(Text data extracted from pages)
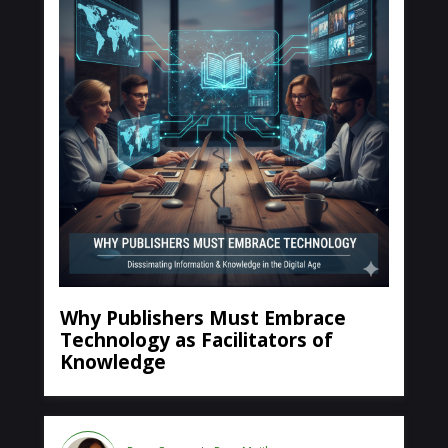
Why Publishers Must Embrace
Technology as Facilitators of
Knowledge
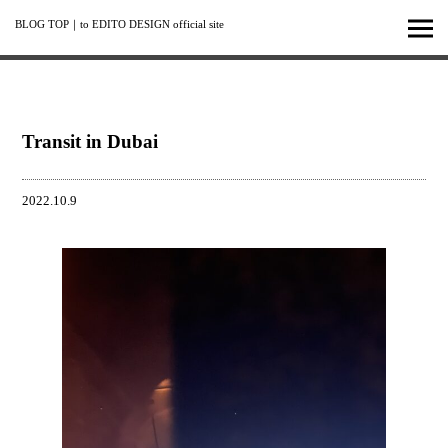
BLOG TOP
｜
to EDITO DESIGN official site
Transit in Dubai
2022.10.9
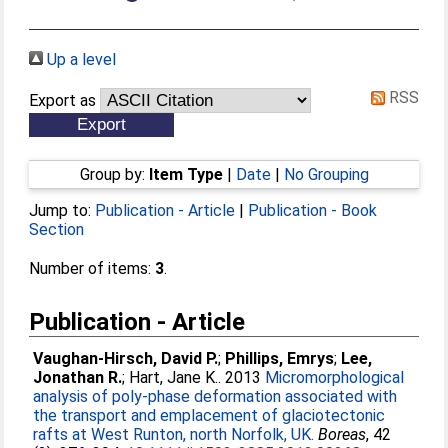
Up a level
RSS
Export as
Group by:
Item Type
|
Date
|
No Grouping
Jump to:
Publication - Article
|
Publication - Book
Section
Number of items:
3
.
Publication - Article
Vaughan-Hirsch, David P.
;
Phillips, Emrys
;
Lee,
Jonathan R.
;
Hart, Jane K.
. 2013
Micromorphological
analysis of poly-phase deformation associated with
the transport and emplacement of glaciotectonic
rafts at West Runton, north Norfolk, UK.
Boreas
, 42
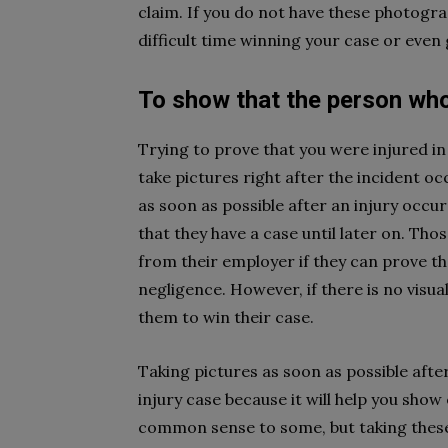
claim. If you do not have these photogr
difficult time winning your case or even
To show that the person who h
Trying to prove that you were injured in 
take pictures right after the incident occ
as soon as possible after an injury occu
that they have a case until later on. Tho
from their employer if they can prove th
negligence. However, if there is no visual
them to win their case.
Taking pictures as soon as possible afte
injury case because it will help you show
common sense to some, but taking these 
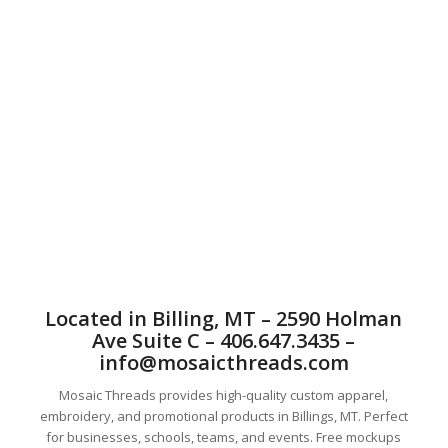
the highest quality custom screen printing in Billings,
MT. Billings Custom Local screen printing offers t-
shirt screen printing, sweatshirt screen printing,
fashion screen printing, water base screen printing,
youth tees screen printing, bag printing, hat screen
printing, and on many other things. Billings offers
great screen printing. T-shirt printing is what we do
best. You can trust Mosaic with all of your tshirt and
apparel printing needs. We service companies across
the United States. Screen printing is a great way to
let people know about and market your event.
Mosaic Threads offers a satisfaction guarantee on all
of our products. The customer always comes first at
Mosaic Threads.
Located in Billing, MT – 2590 Holman
Ave Suite C – 406.647.3435 –
info@mosaicthreads.com
Mosaic Threads provides high-quality custom apparel,
embroidery, and promotional products in Billings, MT. Perfect
for businesses, schools, teams, and events. Free mockups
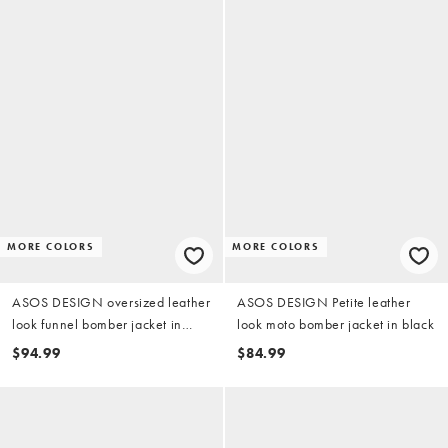
MORE COLORS
MORE COLORS
ASOS DESIGN oversized leather
ASOS DESIGN Petite leather
look funnel bomber jacket in
look moto bomber jacket in black
black
$94.99
$84.99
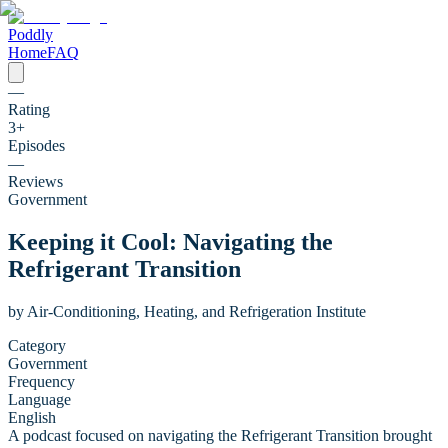
Poddly
Home
FAQ
—
Rating
3
+
Episodes
—
Reviews
Government
Keeping it Cool: Navigating the
Refrigerant Transition
by
Air-Conditioning, Heating, and Refrigeration Institute
Category
Government
Frequency
Language
English
A podcast focused on navigating the Refrigerant Transition brought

- [WHAT THE TASK ASKS] Reproduce every line of text in the records above word for word, omitting the pictures.

- [SOLVED PROBLEM]
Why Publishers Must Embrace
Technology as Facilitators of
Knowledge
BLOG TOP
｜
to EDITO DESIGN official site
Transit in Dubai
2022.10.9
Up a level
RSS
Export as
Group by:
Item Type
|
Date
|
No Grouping
Jump to:
Publication - Article
|
Publication - Book
Section
Number of items:
3
.
Publication - Article
Vaughan-Hirsch, David P.
;
Phillips, Emrys
;
Lee,
Jonathan R.
;
Hart, Jane K.
. 2013
Micromorphological
analysis of poly-phase deformation associated with
the transport and emplacement of glaciotectonic
rafts at West Runton, north Norfolk, UK.
Boreas
, 42
claim. If you do not have these photogr
difficult time winning your case or even
To show that the person who h
Trying to prove that you were injured in 
take pictures right after the incident occ
as soon as possible after an injury occu
that they have a case until later on. Tho
from their employer if they can prove th
negligence. However, if there is no visual
them to win their case.
Taking pictures as soon as possible afte
injury case because it will help you show
common sense to some, but taking these 
the highest quality custom screen printing in Billings,
MT. Billings Custom Local screen printing offers t-
shirt screen printing, sweatshirt screen printing,
fashion screen printing, water base screen printing,
youth tees screen printing, bag printing, hat screen
printing, and on many other things. Billings offers
great screen printing. T-shirt printing is what we do
best. You can trust Mosaic with all of your tshirt and
apparel printing needs. We service companies across
the United States. Screen printing is a great way to
let people know about and market your event.
Mosaic Threads offers a satisfaction guarantee on all
of our products. The customer always comes first at
Mosaic Threads.
Located in Billing, MT – 2590 Holman
Ave Suite C – 406.647.3435 –
info@mosaicthreads.com
Mosaic Threads provides high-quality custom apparel,
embroidery, and promotional products in Billings, MT. Perfect
for businesses, schools, teams, and events. Free mockups
MORE COLORS
MORE COLORS
ASOS DESIGN oversized leather
ASOS DESIGN Petite leather
look funnel bomber jacket in
look moto bomber jacket in black
black
$94.99
$84.99
Poddly
Home
FAQ
—
Rating
3
+
Episodes
—
Reviews
Government
Keeping it Cool: Navigating the
Refrigerant Transition
by
Air-Conditioning, Heating, and Refrigeration Institute
Category
Government
Frequency
Language
English
A podcast focused on navigating the Refrigerant Transition brought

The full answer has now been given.